The Asociación Nacional de Empresarios de Colombia (ANDI), a Bogota-based business advocacy and think tank, is building awareness among industry leaders about the importance of keeping water resources clean and abundant. According to the group’s president, Bruce Mac Master, business leaders want to consolidate the gains of the peace process, especially in remote areas, which have traditionally been shut out of government services. They recognize that improving poor people’s lives—by investing in roads, health, and power, for example—can help reduce the core inequities that helped drive the conflict.

Municipalities and youth groups are also adopting the SDGs. Medellin’s Mayor Federico Gutiérrez empowered a youth department within the city to conduct extensive outreach to young people (who represent more than a quarter of the population) in order to reduce the risks of violence by improving school attendance, promoting public art, and providing support for training and employment, among other services. The youth department (and all city departments) benchmarks progress against SDG targets, regularly reporting on progress.

The World Bank Group’s program in Colombia acknowledges Colombia’s achievements in reaching a peace agreement and cutting the extreme poverty headcount in half between 2002 and 2016, to 8.5 percent.

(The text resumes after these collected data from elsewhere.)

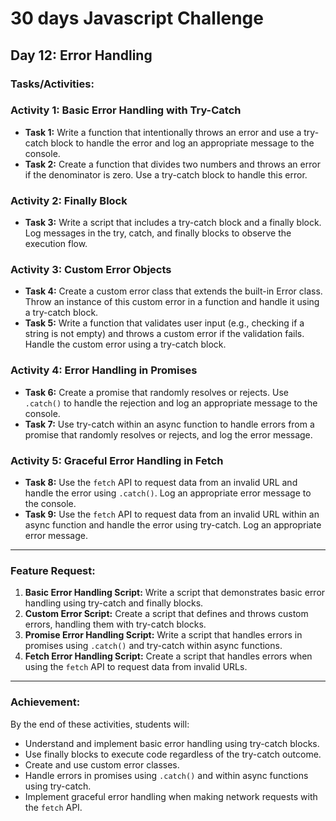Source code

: # 30 days Javascript Challenge

## Day 12: Error Handling

### Tasks/Activities:

### Activity 1: Basic Error Handling with Try-Catch

- **Task 1:** Write a function that intentionally throws an error and use a try-catch block to handle the error and log an appropriate message to the console.
- **Task 2:** Create a function that divides two numbers and throws an error if the denominator is zero. Use a try-catch block to handle this error.

### Activity 2: Finally Block

- **Task 3:** Write a script that includes a try-catch block and a finally block. Log messages in the try, catch, and finally blocks to observe the execution flow.

### Activity 3: Custom Error Objects

- **Task 4:** Create a custom error class that extends the built-in Error class. Throw an instance of this custom error in a function and handle it using a try-catch block.
- **Task 5:** Write a function that validates user input (e.g., checking if a string is not empty) and throws a custom error if the validation fails. Handle the custom error using a try-catch block.

### Activity 4: Error Handling in Promises

- **Task 6:** Create a promise that randomly resolves or rejects. Use `.catch()` to handle the rejection and log an appropriate message to the console.
- **Task 7:** Use try-catch within an async function to handle errors from a promise that randomly resolves or rejects, and log the error message.

### Activity 5: Graceful Error Handling in Fetch

- **Task 8:** Use the `fetch` API to request data from an invalid URL and handle the error using `.catch()`. Log an appropriate error message to the console.
- **Task 9:** Use the `fetch` API to request data from an invalid URL within an async function and handle the error using try-catch. Log an appropriate error message.

---

### Feature Request:

1. **Basic Error Handling Script:** Write a script that demonstrates basic error handling using try-catch and finally blocks.
2. **Custom Error Script:** Create a script that defines and throws custom errors, handling them with try-catch blocks.
3. **Promise Error Handling Script:** Write a script that handles errors in promises using `.catch()` and try-catch within async functions.
4. **Fetch Error Handling Script:** Create a script that handles errors when using the `fetch` API to request data from invalid URLs.

---

### Achievement:

By the end of these activities, students will:

- Understand and implement basic error handling using try-catch blocks.
- Use finally blocks to execute code regardless of the try-catch outcome.
- Create and use custom error classes.
- Handle errors in promises using `.catch()` and within async functions using try-catch.
- Implement graceful error handling when making network requests with the `fetch` API.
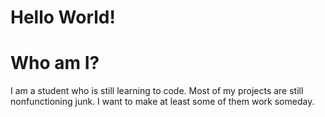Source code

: # Hello World!

# Who am I?

I am a student who is still learning to code. Most of my projects are still nonfunctioning junk. I want to make at least some of them work someday.
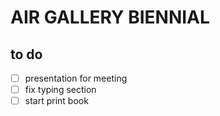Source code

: # AIR GALLERY BIENNIAL

## to do
- [ ] presentation for meeting
- [ ] fix typing section
- [ ] start print book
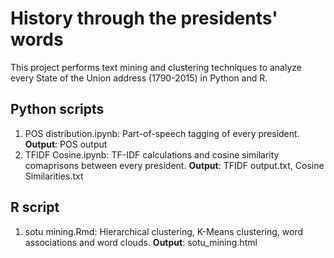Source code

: # History through the presidents' words
This project performs text mining and clustering techniques to analyze every State of the Union address (1790-2015) in Python and R.

## Python scripts
1. POS distribution.ipynb: Part-of-speech tagging of every president. **Output**: POS output
2. TFIDF Cosine.ipynb: TF-IDF calculations and cosine similarity comaprisons between every president. **Output**: TFIDF output.txt, Cosine Similarities.txt

## R script
1. sotu mining.Rmd: Hierarchical clustering, K-Means clustering, word associations and word clouds. **Output**: sotu_mining.html
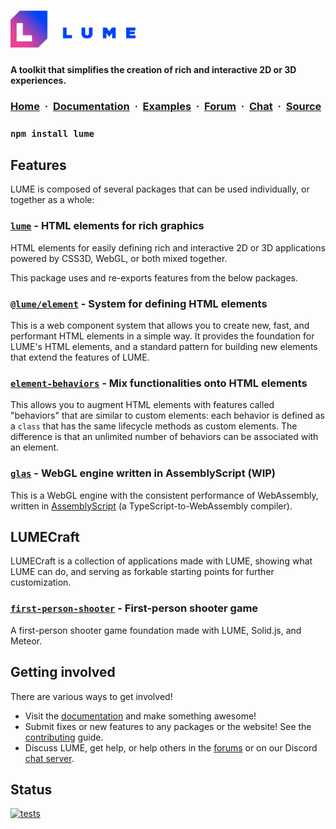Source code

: <!-- # LUME -->

# <a href="//lume.io"><img src="./logo.svg" width="200" alt="LUME" title="LUME" /></a>

#### **A toolkit that simplifies the creation of rich and interactive 2D or 3D experiences.**

<h3>
  <a href="//lume.io">Home</a>&nbsp;&nbsp;·&nbsp;
  <a href="//lume.io/docs">Documentation</a>&nbsp;&nbsp;·&nbsp;
  <a href="//lume.io/docs/#/examples/hello3d">Examples</a>&nbsp;&nbsp;·&nbsp;
  <a href="//lume.community">Forum</a>&nbsp;&nbsp;·&nbsp;
  <a href="//discord.gg/PgeyevP">Chat</a>&nbsp;&nbsp;·&nbsp;
  <a href="//github.com/lume/lume">Source</a>
</h3>

### `npm install lume`

## Features

LUME is composed of several packages that can be used individually, or
together as a whole:

### [`lume`](./README.md) - HTML elements for rich graphics

HTML elements for easily defining rich and interactive 2D or 3D applications
powered by CSS3D, WebGL, or both mixed together.

This package uses and re-exports features from the below packages.

### [`@lume/element`](//github.com/lume/element) - System for defining HTML elements

This is a web component system that allows you to create new, fast, and
performant HTML elements in a simple way. It provides the foundation for
LUME's HTML elements, and a standard pattern for building new elements that
extend the features of LUME.

### [`element-behaviors`](//github.com/lume/element-behaviors) - Mix functionalities onto HTML elements

This allows you to augment HTML elements with features called "behaviors"
that are similar to custom elements: each behavior is defined as a `class`
that has the same lifecycle methods as custom elements. The difference is
that an unlimited number of behaviors can be associated with an element.

### [`glas`](//github.com/lume/glas) - WebGL engine written in AssemblyScript (WIP)

This is a WebGL engine with the consistent performance of WebAssembly, written
in [AssemblyScript](http://assemblyscript.org/) (a TypeScript-to-WebAssembly compiler).

## LUMECraft

LUMECraft is a collection of applications made with LUME, showing what LUME can do, and serving as forkable starting points for further customization.

### [`first-person-shooter`](//github.com/LUMECraft/first-person-shooter) - First-person shooter game

A first-person shooter game foundation made with LUME, Solid.js, and Meteor.

## Getting involved

There are various ways to get involved!

- Visit the [documentation](//lume.io/docs) and make something awesome!
- Submit fixes or new features to any packages or the website! See the
  [contributing](./CONTRIBUTING.md) guide.
- Discuss LUME, get help, or help others in the [forums](//lume.community) or
  on our Discord [chat server](//discord.gg/PgeyevP).

## Status

[![tests](https://github.com/lume/lume/actions/workflows/tests.yml/badge.svg)](https://github.com/lume/lume/actions/workflows/tests.yml)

In 2014, for the first time, the share of middle class people (32 percent) in Colombia exceeded the share of the poor (28 percent).

Colombia’s Country Partnership Framework (jointly developed by Colombia and the World Bank Group) emphasizes three main areas of support: fostering balanced territorial development, enhancing social inclusion and mobility through improved service delivery, and supporting fiscal sustainability and productivity. Recognizing the historical importance of the peace process, the strategy also has a cross-cutting theme of peace building. Colombia is also in the final stages of OECD accession and the WBG is providing policy-based advice to support its application, with SDG targets integrated into this work.